Over the last 25 years the transformation has brought more poverty and economic instability in Eastern Europe. However, the anti-austerity movement is growing in strength and numbers. The working class in Eastern Europe, although not without some reluctance, have eventually joined the movements against neoliberal policies and started to resist (for example, there were massive anti-austerity ­demonstrations and strikes in Bulgaria and Romania in 2013).

Polarising Development refutes the arguments of the developmental school on a theoretical level and, more importantly, provides plenty of empirical examples. The current system is widely resisted and contested all over the world. From Gezi Park in Istanbul through Occupy Wisconsin to demonstrations following the collapse of Rana Plaza in Dhaka, people are joining in the battle against injustice and inequality. Clearly, the protest against neoliberalism did not finish with the Cochabamba water protests in Bolivia in 2000.

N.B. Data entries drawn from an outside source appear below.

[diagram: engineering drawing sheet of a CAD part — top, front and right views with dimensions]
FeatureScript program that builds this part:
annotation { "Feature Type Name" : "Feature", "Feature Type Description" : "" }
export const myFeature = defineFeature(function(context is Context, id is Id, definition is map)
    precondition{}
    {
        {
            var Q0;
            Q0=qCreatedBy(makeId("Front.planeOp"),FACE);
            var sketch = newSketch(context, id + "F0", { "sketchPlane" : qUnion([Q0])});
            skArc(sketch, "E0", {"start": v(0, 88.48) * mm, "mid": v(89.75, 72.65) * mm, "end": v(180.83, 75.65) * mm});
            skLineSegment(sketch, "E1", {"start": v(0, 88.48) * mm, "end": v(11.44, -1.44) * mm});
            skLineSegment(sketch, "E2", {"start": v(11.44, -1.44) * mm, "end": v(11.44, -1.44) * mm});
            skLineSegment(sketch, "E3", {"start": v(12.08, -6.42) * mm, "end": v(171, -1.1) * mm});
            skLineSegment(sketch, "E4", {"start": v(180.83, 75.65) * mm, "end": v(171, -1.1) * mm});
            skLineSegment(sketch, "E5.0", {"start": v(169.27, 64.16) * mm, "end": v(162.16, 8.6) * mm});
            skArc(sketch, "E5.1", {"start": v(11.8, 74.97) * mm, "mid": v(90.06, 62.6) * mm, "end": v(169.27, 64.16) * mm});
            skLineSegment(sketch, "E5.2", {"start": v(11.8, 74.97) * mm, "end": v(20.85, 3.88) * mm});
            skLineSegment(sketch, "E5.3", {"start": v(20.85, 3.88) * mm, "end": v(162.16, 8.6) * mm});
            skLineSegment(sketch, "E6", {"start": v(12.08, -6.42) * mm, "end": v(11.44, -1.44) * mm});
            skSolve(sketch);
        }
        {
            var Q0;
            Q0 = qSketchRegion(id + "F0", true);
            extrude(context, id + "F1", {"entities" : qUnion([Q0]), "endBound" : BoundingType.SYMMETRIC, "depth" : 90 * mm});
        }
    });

To its advantage, Polarising Development deals with a plethora of different themes. In some respects the book can be treated as an advanced and much updated version of Susan George’s, Emma Bircham’s and John Charlton’s (eds) work: Anticapitalism: a Guide to the Movement, published for the first time 14 years ago. The multilayered character of the book can also work as a disadvantage for some readers who may get lost in the labyrinth of various topics (in 23 chapters) from the political economy of development through socialist feminism to the campaign for climate jobs. Nevertheless Polarising Development is a near-perfect “post-crisis” guide to the movement.